Study text
----------------
In basic form this seems fine, but I find the nr_paritions variable usage very
counter intuitive.  It's just how many we configured not how many there
are, potentially with 0 size (so not a partition).  I'd be happier if we
can avoid that by just prefilling the lot with zero size and filling in
the ones we want.  So zero size means doesn't exist and use an iterator where
appropriate to skip the zero size ones.

Without that tidied up, to me this is more confusing than the previous code.

Jonathan

> ---
>  drivers/cxl/core/cdat.c      |   15 ++-----
>  drivers/cxl/core/hdm.c       |   69 ++++++++++++++++++++++++++++++++++
>  drivers/cxl/core/mbox.c      |   86 ++++++++++++++++++------------------------
>  drivers/cxl/cxlmem.h         |   79 +++++++++++++++++++++++++--------------
>  drivers/cxl/pci.c            |    7 +++
>  tools/testing/cxl/test/cxl.c |   15 ++-----
>  tools/testing/cxl/test/mem.c |    7 +++
>  7 files changed, 176 insertions(+), 102 deletions(-)
----------------
Data segment
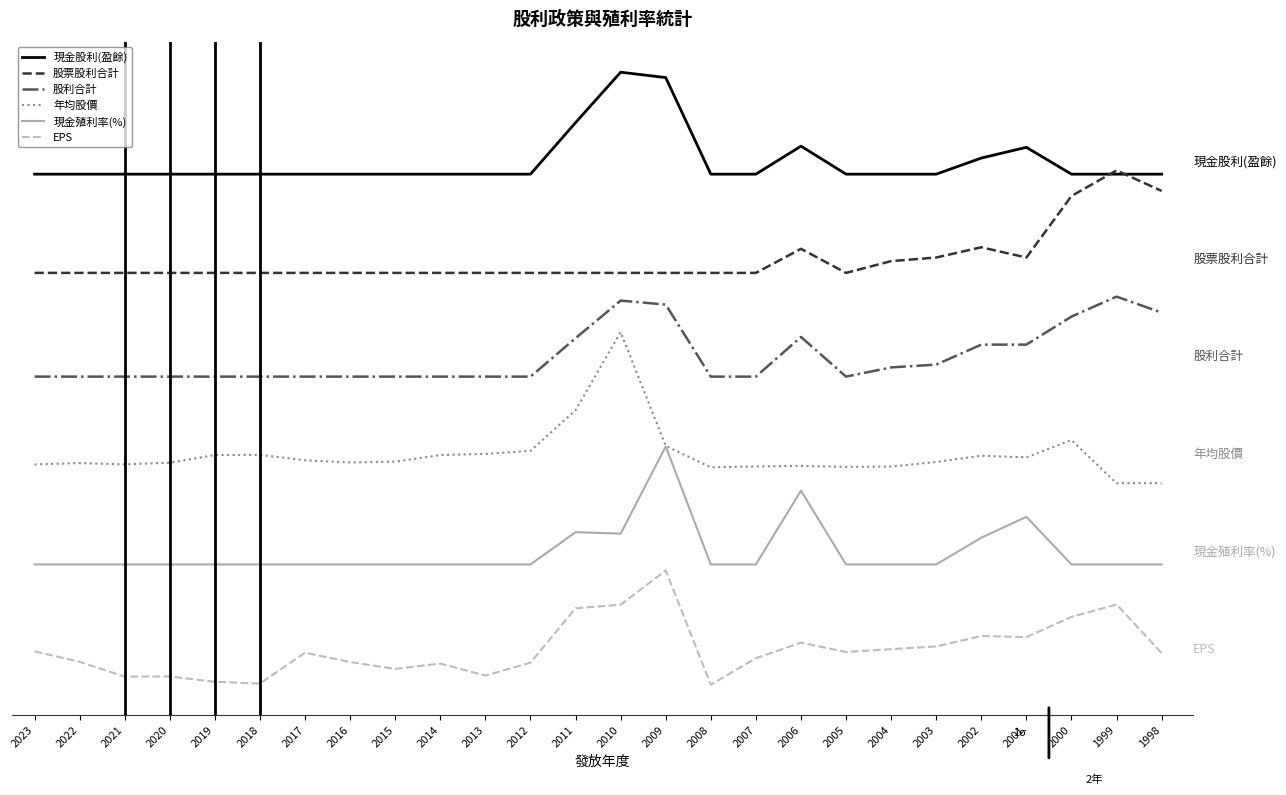

Is this an area chart (filled region under the line)?

No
----------------
Task statement
List every file path that appears in the code review message above.

Task output
drivers/cxl/core/cdat.c
drivers/cxl/core/hdm.c
drivers/cxl/core/mbox.c
drivers/cxl/cxlmem.h
drivers/cxl/pci.c
tools/testing/cxl/test/cxl.c
tools/testing/cxl/test/mem.c